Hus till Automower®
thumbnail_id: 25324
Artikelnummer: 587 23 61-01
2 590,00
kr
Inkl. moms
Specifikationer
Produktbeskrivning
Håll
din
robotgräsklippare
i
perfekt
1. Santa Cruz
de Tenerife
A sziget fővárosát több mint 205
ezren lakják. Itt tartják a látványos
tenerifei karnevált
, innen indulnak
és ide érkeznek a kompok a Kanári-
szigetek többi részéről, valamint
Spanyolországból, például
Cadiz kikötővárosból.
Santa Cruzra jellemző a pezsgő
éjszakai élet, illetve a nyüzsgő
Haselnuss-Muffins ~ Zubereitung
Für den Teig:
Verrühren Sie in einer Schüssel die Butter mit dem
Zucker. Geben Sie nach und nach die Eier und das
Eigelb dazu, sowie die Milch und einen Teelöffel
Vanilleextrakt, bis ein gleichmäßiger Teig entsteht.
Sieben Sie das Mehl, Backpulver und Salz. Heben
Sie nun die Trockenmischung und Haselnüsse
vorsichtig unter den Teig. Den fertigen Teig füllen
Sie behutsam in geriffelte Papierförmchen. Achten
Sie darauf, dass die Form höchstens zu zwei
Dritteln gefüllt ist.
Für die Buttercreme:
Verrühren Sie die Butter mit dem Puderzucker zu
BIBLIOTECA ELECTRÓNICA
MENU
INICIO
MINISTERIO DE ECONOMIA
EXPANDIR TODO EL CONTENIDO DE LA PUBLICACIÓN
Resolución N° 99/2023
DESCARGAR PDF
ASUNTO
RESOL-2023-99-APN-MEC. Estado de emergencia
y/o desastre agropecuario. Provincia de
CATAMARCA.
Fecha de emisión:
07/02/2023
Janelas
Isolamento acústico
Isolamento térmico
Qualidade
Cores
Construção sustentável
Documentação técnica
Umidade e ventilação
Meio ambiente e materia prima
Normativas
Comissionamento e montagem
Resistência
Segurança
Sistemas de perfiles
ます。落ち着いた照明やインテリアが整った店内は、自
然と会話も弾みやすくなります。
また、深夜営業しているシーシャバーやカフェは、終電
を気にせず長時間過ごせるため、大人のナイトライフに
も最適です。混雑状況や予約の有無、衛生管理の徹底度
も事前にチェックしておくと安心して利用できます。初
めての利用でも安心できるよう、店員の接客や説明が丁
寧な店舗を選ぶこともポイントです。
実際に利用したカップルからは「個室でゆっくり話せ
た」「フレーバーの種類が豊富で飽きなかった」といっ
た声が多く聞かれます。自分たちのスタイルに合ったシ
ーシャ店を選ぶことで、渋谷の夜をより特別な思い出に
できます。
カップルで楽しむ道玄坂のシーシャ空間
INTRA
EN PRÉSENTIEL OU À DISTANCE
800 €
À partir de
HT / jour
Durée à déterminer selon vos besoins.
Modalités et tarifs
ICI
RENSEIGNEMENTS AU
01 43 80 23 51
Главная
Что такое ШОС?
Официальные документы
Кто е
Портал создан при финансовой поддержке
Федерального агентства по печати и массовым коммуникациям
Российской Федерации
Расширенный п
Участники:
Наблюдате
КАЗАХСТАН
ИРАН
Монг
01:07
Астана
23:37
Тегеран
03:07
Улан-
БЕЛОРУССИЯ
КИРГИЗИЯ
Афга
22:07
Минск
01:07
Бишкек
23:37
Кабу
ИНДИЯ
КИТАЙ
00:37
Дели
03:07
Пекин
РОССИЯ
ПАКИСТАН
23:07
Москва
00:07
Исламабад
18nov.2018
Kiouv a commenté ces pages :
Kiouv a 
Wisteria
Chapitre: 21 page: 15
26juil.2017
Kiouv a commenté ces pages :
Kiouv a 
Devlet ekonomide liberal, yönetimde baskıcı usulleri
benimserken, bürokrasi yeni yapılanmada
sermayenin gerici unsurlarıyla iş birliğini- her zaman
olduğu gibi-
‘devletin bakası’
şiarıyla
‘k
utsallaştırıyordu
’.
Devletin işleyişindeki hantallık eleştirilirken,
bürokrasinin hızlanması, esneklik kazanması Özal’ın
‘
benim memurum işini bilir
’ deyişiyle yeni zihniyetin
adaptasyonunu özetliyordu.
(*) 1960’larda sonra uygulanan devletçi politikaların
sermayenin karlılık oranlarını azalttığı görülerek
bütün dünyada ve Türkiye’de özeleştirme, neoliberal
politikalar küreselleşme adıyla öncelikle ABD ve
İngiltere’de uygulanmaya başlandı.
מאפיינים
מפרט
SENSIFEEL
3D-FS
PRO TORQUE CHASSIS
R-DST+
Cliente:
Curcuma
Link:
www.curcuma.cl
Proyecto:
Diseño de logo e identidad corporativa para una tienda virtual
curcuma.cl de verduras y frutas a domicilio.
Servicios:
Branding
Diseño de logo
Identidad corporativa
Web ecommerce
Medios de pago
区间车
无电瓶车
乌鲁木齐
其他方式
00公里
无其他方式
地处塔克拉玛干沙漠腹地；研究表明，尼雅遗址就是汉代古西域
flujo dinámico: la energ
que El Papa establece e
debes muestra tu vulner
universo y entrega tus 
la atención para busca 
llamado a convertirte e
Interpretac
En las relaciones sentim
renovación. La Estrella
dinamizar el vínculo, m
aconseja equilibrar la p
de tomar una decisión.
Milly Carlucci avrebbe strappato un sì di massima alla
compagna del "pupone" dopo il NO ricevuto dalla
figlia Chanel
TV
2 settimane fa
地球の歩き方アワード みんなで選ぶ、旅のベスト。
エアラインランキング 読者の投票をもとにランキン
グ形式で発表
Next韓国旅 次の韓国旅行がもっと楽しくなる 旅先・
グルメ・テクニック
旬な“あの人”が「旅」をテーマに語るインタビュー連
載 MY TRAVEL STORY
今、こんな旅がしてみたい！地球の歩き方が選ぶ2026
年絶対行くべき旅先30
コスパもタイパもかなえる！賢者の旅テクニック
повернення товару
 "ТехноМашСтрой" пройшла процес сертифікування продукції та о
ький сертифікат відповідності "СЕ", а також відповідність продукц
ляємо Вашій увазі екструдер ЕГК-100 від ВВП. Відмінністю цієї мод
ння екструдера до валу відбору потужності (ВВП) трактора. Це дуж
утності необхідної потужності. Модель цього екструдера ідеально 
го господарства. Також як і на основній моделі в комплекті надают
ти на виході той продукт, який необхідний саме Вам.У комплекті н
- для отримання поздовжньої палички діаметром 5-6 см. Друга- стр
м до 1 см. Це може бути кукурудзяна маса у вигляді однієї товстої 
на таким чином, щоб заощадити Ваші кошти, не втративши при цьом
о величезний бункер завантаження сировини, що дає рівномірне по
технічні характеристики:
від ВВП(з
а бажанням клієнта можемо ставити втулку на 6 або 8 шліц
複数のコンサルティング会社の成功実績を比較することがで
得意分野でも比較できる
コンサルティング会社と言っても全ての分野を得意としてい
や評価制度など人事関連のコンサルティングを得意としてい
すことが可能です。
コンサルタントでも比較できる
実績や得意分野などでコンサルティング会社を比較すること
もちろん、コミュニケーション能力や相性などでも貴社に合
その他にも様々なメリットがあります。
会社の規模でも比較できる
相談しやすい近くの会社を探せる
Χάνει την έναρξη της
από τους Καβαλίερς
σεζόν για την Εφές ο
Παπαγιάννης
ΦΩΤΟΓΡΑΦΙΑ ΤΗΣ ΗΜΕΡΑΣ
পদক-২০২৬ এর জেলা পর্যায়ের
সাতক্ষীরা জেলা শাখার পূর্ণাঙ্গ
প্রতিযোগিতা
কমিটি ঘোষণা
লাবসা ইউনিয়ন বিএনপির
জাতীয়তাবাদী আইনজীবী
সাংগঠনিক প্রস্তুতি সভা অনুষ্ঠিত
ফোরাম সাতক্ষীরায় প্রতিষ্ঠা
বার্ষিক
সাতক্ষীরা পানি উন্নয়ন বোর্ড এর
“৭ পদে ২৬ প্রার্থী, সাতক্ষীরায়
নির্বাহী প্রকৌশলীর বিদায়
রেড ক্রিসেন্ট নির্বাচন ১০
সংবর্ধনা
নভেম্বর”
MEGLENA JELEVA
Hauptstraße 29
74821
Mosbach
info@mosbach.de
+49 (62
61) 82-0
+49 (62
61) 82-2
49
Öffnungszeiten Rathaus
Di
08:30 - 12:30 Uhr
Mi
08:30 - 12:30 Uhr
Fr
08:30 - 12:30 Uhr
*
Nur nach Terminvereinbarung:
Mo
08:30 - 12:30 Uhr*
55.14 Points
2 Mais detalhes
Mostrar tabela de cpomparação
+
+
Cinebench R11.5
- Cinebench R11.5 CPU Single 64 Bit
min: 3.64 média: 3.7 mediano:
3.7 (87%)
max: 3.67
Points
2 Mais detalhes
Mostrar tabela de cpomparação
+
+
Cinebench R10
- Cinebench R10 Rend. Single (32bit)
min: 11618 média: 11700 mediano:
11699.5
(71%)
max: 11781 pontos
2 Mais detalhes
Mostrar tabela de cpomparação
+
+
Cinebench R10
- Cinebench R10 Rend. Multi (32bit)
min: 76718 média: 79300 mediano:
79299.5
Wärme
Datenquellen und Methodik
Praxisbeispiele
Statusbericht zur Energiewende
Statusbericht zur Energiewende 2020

WORK INSTRUCTIONS —
Reproduce the rows word for word, starting with their first line and going on through the line that contains "Sie darauf, dass die Form höchstens zu zwei", including both.

RESPONSE TO THE TASK —
Hus till Automower®
thumbnail_id: 25324
Artikelnummer: 587 23 61-01
2 590,00
kr
Inkl. moms
Specifikationer
Produktbeskrivning
Håll
din
robotgräsklippare
i
perfekt
1. Santa Cruz
de Tenerife
A sziget fővárosát több mint 205
ezren lakják. Itt tartják a látványos
tenerifei karnevált
, innen indulnak
és ide érkeznek a kompok a Kanári-
szigetek többi részéről, valamint
Spanyolországból, például
Cadiz kikötővárosból.
Santa Cruzra jellemző a pezsgő
éjszakai élet, illetve a nyüzsgő
Haselnuss-Muffins ~ Zubereitung
Für den Teig:
Verrühren Sie in einer Schüssel die Butter mit dem
Zucker. Geben Sie nach und nach die Eier und das
Eigelb dazu, sowie die Milch und einen Teelöffel
Vanilleextrakt, bis ein gleichmäßiger Teig entsteht.
Sieben Sie das Mehl, Backpulver und Salz. Heben
Sie nun die Trockenmischung und Haselnüsse
vorsichtig unter den Teig. Den fertigen Teig füllen
Sie behutsam in geriffelte Papierförmchen. Achten
Sie darauf, dass die Form höchstens zu zwei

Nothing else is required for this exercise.